« Il faut du temps pour rattraper des décennies de désarmement »
Entretien avec Thomas Gomart, historien, directeur de l’Ifri (Institut français des relations internationales), grand spécialiste de géopolitique, il vient de publier "Les Ambitions inavouées : ce que préparent les grandes puissances", (Tallandier, 2023).
Emmanuel Macron a-t-il reconfiguré l’armée depuis son accession au pouvoir ?
Sa présidence est marquée par la décision de relancer de manière significative les dépenses militaires là où elles avaient été diminuées par ses quatre prédécesseurs, comme chez certains de nos voisins. Les Européens désarment depuis le début des années 1970, et ont continué à le faire après le 11 septembre 2001, alors que les autres puissances - Chine, États-Unis, Russie, Arabie saoudite ou Turquie, par exemple - ont, depuis cette date, engagé leur réarmement. La nouvelle loi de programmation militaire marque aussi la fin du « cycle des opérations extérieures » en Afghanistan, au Levant ou au Sahel, qui a suivi le 11-Septembre.

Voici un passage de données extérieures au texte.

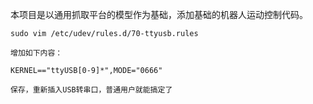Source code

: 本项目是以通用抓取平台的模型作为基础，添加基础的机器人运动控制代码。

`sudo vim /etc/udev/rules.d/70-ttyusb.rules`

`增加如下内容：`

`KERNEL=="ttyUSB[0-9]*",MODE="0666"`

`保存，重新插入USB转串口，普通用户就能搞定了`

Depuis son arrivée au pouvoir, en 2017, Emmanuel Macron souhaitait mettre un terme à l’opération Barkhane au Mali déclenchée par François Hollande. Ce retrait n’est intervenu qu’en février 2022, au moment de l’invasion de l’Ukraine.
Parallèlement, dès 2017, Emmanuel Macron lançait une loi de programmation militaire (LPM) pour « réparer » les forces armées. Un rapport parlementaire a, par exemple, souligné l’état catastrophique de la flotte d’hélicoptères. L’artillerie sol-air a été gravement négligée à force de mener des opérations contre des forces sans capacités aériennes. Et la France, comme les
autres pays européens, a pris un très lourd retard dans le domaine des drones. Avec la prochaine LPM, il s’agit de « transformer » les armées.

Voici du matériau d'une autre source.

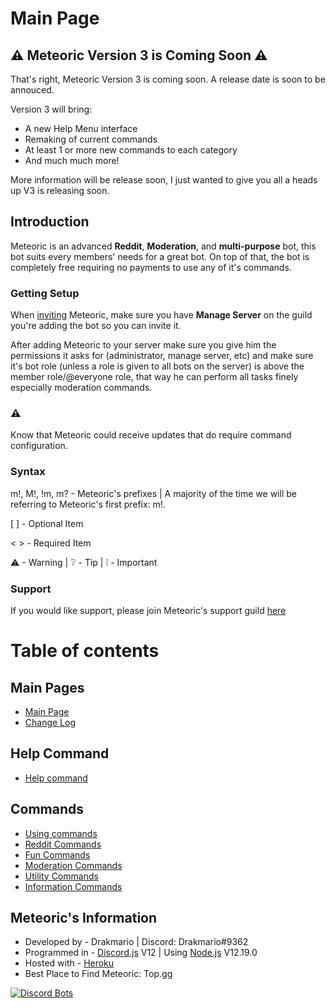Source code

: 
# Main Page

## ⚠ Meteoric Version 3 is **Coming Soon** ⚠

That's right, Meteoric Version 3 is coming soon. A release date is soon to be annouced.

Version 3 will bring:

- A new Help Menu interface
- Remaking of current commands
- At least 1 or more new commands to each category
- And much much more!

More information will be release soon, I just wanted to give you all a heads up V3 is releasing soon.

## Introduction

Meteoric is an advanced **Reddit**, **Moderation**, and **multi-purpose** bot, this bot suits every members' needs for a great bot.  On top of that, the bot is completely free requiring no payments to use any of it's commands.

### Getting Setup

When [inviting](https://discord.com/oauth2/authorize?client_id=734974153630810245&scope=bot&permissions=2146958847) Meteoric, make sure you have **Manage Server** on the guild you're adding the bot so you can invite it.

After adding Meteoric to your server make sure you give him the permissions it asks for \(administrator, manage server, etc\) and make sure it's bot role \(unless a role is given to all bots on the server\) is above the member role/@everyone role, that way he can perform all tasks finely especially moderation commands.

### ⚠
Know that Meteoric could receive updates that do require command configuration.


### Syntax

m!, M!, !m, m? - Meteoric's prefixes | A majority of the time we will be referring to Meteoric's first prefix: m!.

\[  \] - Optional Item

&lt;  &gt; - Required Item

⚠ - Warning | ❔ - Tip | ❕ - Important

### Support

If you would like support, please join Meteoric's support guild [here](https://discord.gg/x5pHdAE)

## 

# Table of contents

## Main Pages

* [Main Page](README.md)
* [Change Log](change-log.md)

## Help Command

* [Help command](help-menus/help-command.md)

## Commands

* [Using commands](command-usage/using-commands.md)
* [Reddit Commands](commands/reddit-commands.md)
* [Fun Commands](commands/fun-commands.md)
* [Moderation Commands](commands/mod-commands.md)
* [Utility Commands](commands/utility-commands.md)
* [Information Commands](commands/information-commands.md)

## Meteoric's Information

* Developed by - Drakmario | Discord: Drakmario#9362
* Programmed in - [Discord.js](https://discord.js.org/#/) V12 | Using [Node.js](https://nodejs.org/en/) V12.19.0
* Hosted with - [Heroku](https://www.heroku.com/home)
* Best Place to Find Meteoric: Top.gg

[![Discord Bots](https://top.gg/api/widget/734974153630810245.svg)](https://top.gg/bot/734974153630810245)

Y a-t-il une « remontée en puissance », comme l’évoque le ministère des Armées ?
II y a une volonté de transformer l’outil. Pour mémoire, la France ne dispose plus que de 200 chars Leclerc et a un parc aérien comparable à...celui de Singapour. On ne rattrape jamais en quelques années des décennies de désarmement. II y a des enjeux industriels, de coûts, de délais. Et il y a surtout la stratégie poursuivie. D’une certaine manière, Macron a cinq ans d’avance sur ses partenaires européens, mais trop de retard par rapport aux puissances concurrentes. II s’agit d’essayer de retrouver de « l’épaisseur » en reconstituant des stocks de munitions. Cet effort devrait aussi être intellectuel ; quels sont les scénarios crédibles d’engagement à moyen terme ?
La loi de programmation militaire est-elle adaptée à ces enjeux ?

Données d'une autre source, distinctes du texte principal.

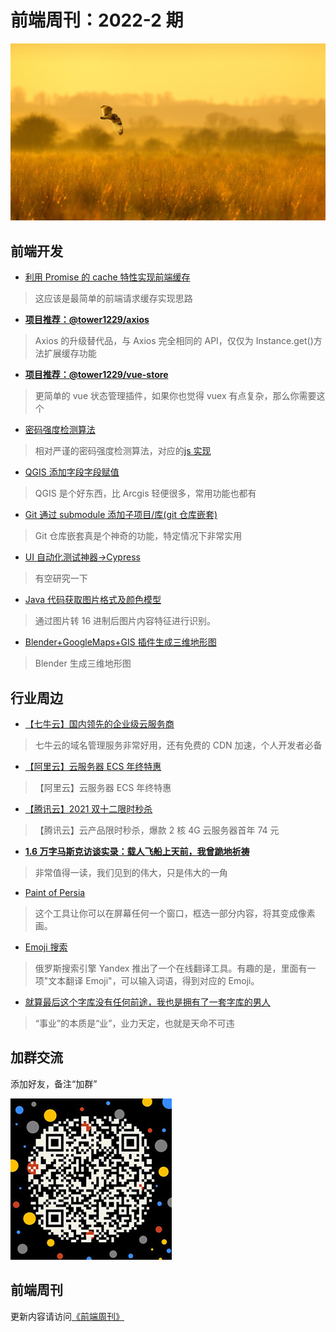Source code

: # 前端周刊：2022-2 期

[![](/img/bing/20220128.jpg?imageView2/2/w/960)](https://cn.bing.com/search?q=短耳猫头鹰)

## 前端开发

- [利用 Promise 的 cache 特性实现前端缓存](https://zhuanlan.zhihu.com/p/30192858)

> 这应该是最简单的前端请求缓存实现思路

- [**项目推荐：@tower1229/axios**](https://github.com/tower1229/axios-cache)

> Axios 的升级替代品，与 Axios 完全相同的 API，仅仅为 Instance.get()方法扩展缓存功能

- [**项目推荐：@tower1229/vue-store**](https://github.com/tower1229/vue-store)

> 更简单的 vue 状态管理插件，如果你也觉得 vuex 有点复杂，那么你需要这个

- [密码强度检测算法](https://blog.csdn.net/u010156024/article/details/45673581)

> 相对严谨的密码强度检测算法，对应的[js 实现](https://github.com/jcg9487/PasswordStrengthJS)

- [QGIS 添加字段字段赋值](https://blog.csdn.net/sinat_41310868/article/details/105353332)

> QGIS 是个好东西，比 Arcgis 轻便很多，常用功能也都有

- [Git 通过 submodule 添加子项目/库(git 仓库嵌套)](https://blog.csdn.net/JackLiu16/article/details/80468694)

> Git 仓库嵌套真是个神奇的功能，特定情况下非常实用

- [UI 自动化测试神器->Cypress](https://www.jianshu.com/p/55ed1d40f40f)

> 有空研究一下

- [Java 代码获取图片格式及颜色模型](https://blog.csdn.net/yangfengjueqi/article/details/79295662)

> 通过图片转 16 进制后图片内容特征进行识别。

- [Blender+GoogleMaps+GIS 插件生成三维地形图](https://zhuanlan.zhihu.com/p/421156296)

> Blender 生成三维地形图

## 行业周边

- [【七牛云】国内领先的企业级云服务商](https://marketing.qiniu.com/cps/redirect?redirect_id=4&cps_key=1hfwb75ib2jbm)

> 七牛云的域名管理服务非常好用，还有免费的 CDN 加速，个人开发者必备

- [【阿里云】云服务器 ECS 年终特惠](https://www.aliyun.com/daily-act/ecs/fy22-12-yure?userCode=y31qmczl)

> 【阿里云】云服务器 ECS 年终特惠

- [【腾讯云】2021 双十二限时秒杀](https://cloud.tencent.com/act/cps/redirect?redirect=1077&cps_key=55b0d6026f97f5980bceec15fcefa0af&from=console)

> 【腾讯云】云产品限时秒杀，爆款 2 核 4G 云服务器首年 74 元

- [**1.6 万字马斯克访谈实录：载人飞船上天前，我曾跪地祈祷**](https://chedongxi.com/p/264710.html)

> 非常值得一读，我们见到的伟大，只是伟大的一角

- [Paint of Persia](https://dunin.itch.io/ptop)

> 这个工具让你可以在屏幕任何一个窗口，框选一部分内容，将其变成像素画。

- [Emoji 搜索](https://translate.yandex.com/?lang=zh-emj&text=%E4%BD%A0%E5%A5%BD%EF%BC%8C%E4%B8%96%E7%95%8C)

> 俄罗斯搜索引擎 Yandex 推出了一个在线翻译工具。有趣的是，里面有一项"文本翻译 Emoji"，可以输入词语，得到对应的 Emoji。

- [就算最后这个字库没有任何前途，我也是拥有了一套字库的男人](https://mp.weixin.qq.com/s/hZ6KeQCFzyWbQw_J1fDjug)

> “事业”的本质是“业”，业力天定，也就是天命不可违

## 加群交流

添加好友，备注“加群”

![refned_x](/img/a/refined-x.jpg)

## 前端周刊

更新内容请访问[《前端周刊》](https://frontend-weekly.com/)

Oui et non. II n’y a pas assez de débat public sur cette loi. Ce serait pourtant nécessaire. D’abord, pour mieux comprendre la dégradation, très rapide, de l’environnement stratégique. Ensuite, en raison des sommes engagées. L’effort porté par la nation est considérable puisque la prochaine loi de programmation militaire est estimée à 413 milliards d’euros pour 2024-2030, alors que la dernière a une enveloppe de 295 milliards. C’est plus de 100 milliards d’investissements supplémentaires sur la période ! Pourtant, sans inflation trop forte ni choc extérieur, on restera au mieux dans l’étiage actuel. D’abord en raison de l’augmentation des coûts, ensuite, à cause de la « bosse budgétaire », cette pratique qui a conduit à différer le paiement de nombreux programmes en reculant toujours plus loin les échéances pour certains équipements lourds. On paye donc pour le passé avant de pouvoir investir pour l’avenir.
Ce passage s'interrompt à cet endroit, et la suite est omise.